El propio Kant, según es bien sabido,
entra en contradicción con los límites razonables de sus propuestas morales al
hablar del rechazo formal y tajante de la mentira, incluso como arma capaz de
apuntalar y hacer posible una acción intuitivamente aceptable. Pero sin duda
hay casos en los que el herrumbroso bagaje kantiano puede mostrar aún un filo
tan tajante como preciso. Son aquellos en los que las partes enfrentadas no
pueden utilizar más cosas que el afán mercantilista como contrapeso para la
cosificación de los seres humanos. Éste es el tremendo episodio del tráfico que
ahora gloso.
Comerciar con
cadáveres, o con tarazones y briznas de cadáveres, ha sido siempre objeto de
tan amplio uso literario que poco puede dudarse de su espantosa realidad. Pero
no se trata de discutir acerca de lo que existe, sino de la licitud en la que
se ampara su existencia. A menudo se invocan argumentos de experimentación
científica que pueden llevar las discusiones muy lejos, por lo vidrioso del
propio cientifismo y la fácil transgresión, por esa vía tortuosa, de las
fronteras morales. Recuérdese el episodio de los médicos que usaron el nazismo
como tapadera. Pero el tráfico de Austria va por otro lado y no se apoya en
vanguardias científicas ni en experiencias destinadas a salvar vida alguna,
sino que es una ofrenda a dos de los valores paranoicos sobre los que estamos
levantando nuestro mundo: el del beneficio comercial y el del culto a la
juventud. Es la propia sociedad la que arropa y mantiene tales ideas rectoras
de nuestros pasos, pero, aun así, puede retomarse la duda inicial: ¿no estamos
llegando todavía al límite de lo tolerable?; o, dicho sea al revés: ¿no hemos
llegado ya?
No hay duda de que
el macabro episodio ha de utilizarse como arma en pro de determinados criterios
en el pleito del aborto o el no aborto. Los embriones comercializados procedían
de las dos principales clínicas de abortos de Austria, y no resulta difícil
entender que muerto el perro no hay posibilidad de rabia alguna. Pero tampoco
es cosa de confundir aún más un asunto, el de la licitud ética del uso comercial
de los cadáveres, que ya está de por sí lo suficientemente embrollado.
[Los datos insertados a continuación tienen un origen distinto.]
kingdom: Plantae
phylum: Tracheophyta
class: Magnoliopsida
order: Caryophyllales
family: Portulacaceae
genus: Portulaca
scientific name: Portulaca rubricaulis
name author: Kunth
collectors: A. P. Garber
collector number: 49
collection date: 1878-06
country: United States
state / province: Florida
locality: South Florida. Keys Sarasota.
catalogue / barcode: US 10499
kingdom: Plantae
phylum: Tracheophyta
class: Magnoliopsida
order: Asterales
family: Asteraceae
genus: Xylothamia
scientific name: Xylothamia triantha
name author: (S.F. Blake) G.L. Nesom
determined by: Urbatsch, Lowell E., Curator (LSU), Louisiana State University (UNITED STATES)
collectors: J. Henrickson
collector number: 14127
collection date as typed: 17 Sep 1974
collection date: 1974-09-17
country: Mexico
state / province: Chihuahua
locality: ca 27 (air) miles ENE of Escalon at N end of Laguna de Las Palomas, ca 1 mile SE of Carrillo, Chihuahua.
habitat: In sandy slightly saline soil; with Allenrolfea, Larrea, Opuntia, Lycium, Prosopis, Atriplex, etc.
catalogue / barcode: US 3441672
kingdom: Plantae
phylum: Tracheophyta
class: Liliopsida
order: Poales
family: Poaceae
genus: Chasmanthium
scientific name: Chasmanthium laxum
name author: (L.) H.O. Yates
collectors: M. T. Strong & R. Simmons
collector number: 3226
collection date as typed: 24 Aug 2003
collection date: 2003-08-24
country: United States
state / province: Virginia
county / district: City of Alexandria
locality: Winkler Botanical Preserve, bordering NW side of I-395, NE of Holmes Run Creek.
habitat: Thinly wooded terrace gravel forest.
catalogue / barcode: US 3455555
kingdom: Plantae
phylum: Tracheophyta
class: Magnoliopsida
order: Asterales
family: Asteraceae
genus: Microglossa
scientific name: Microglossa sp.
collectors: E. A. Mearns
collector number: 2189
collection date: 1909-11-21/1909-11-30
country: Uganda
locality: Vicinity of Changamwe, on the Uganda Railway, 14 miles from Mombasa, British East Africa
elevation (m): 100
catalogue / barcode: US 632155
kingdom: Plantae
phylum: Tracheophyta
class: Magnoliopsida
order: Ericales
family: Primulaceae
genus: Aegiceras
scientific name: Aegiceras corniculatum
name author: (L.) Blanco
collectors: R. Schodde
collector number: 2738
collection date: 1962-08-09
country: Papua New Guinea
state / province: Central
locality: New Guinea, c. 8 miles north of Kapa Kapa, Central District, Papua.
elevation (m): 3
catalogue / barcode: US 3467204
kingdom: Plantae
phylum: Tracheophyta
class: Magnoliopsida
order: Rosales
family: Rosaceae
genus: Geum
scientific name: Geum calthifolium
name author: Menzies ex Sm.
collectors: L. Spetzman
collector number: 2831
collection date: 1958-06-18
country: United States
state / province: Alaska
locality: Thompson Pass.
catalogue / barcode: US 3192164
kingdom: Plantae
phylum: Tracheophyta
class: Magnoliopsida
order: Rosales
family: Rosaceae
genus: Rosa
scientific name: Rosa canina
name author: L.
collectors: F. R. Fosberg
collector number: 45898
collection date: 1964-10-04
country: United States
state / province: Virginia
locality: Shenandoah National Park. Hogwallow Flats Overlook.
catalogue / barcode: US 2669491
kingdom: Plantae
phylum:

Supongamos -para seguir hablando- que un país en el que existe la pena de
muerte decide aprovechar los restos de los ejecutados como medio supletorio
para que paguen sus deudas con la sociedad. La posible discusión acerca de la
licitud de tal política es paradigmáticamente separable de la que debería
plantearse sobre la necesidad de abolir la pena de muerte como castigo de los
delitos. En el caso de los abortos austríacos, un embrión puede considerarse
por parte de los antiabortistas como un ser ejecutado, o como una parte del
cuerpo de la madre, si seguimos el criterio tolerante. En cualquier caso, ésa
es una discusión distinta. Los cadáveres no tienen consideración muy dispar, y
el horror permanece por mucho que el aborto, al final, pueda ser considerado
como una solución aceptable. Hemos llegado a los límites de nuestra dignidad
sin necesidad de detenernos en esos detalles.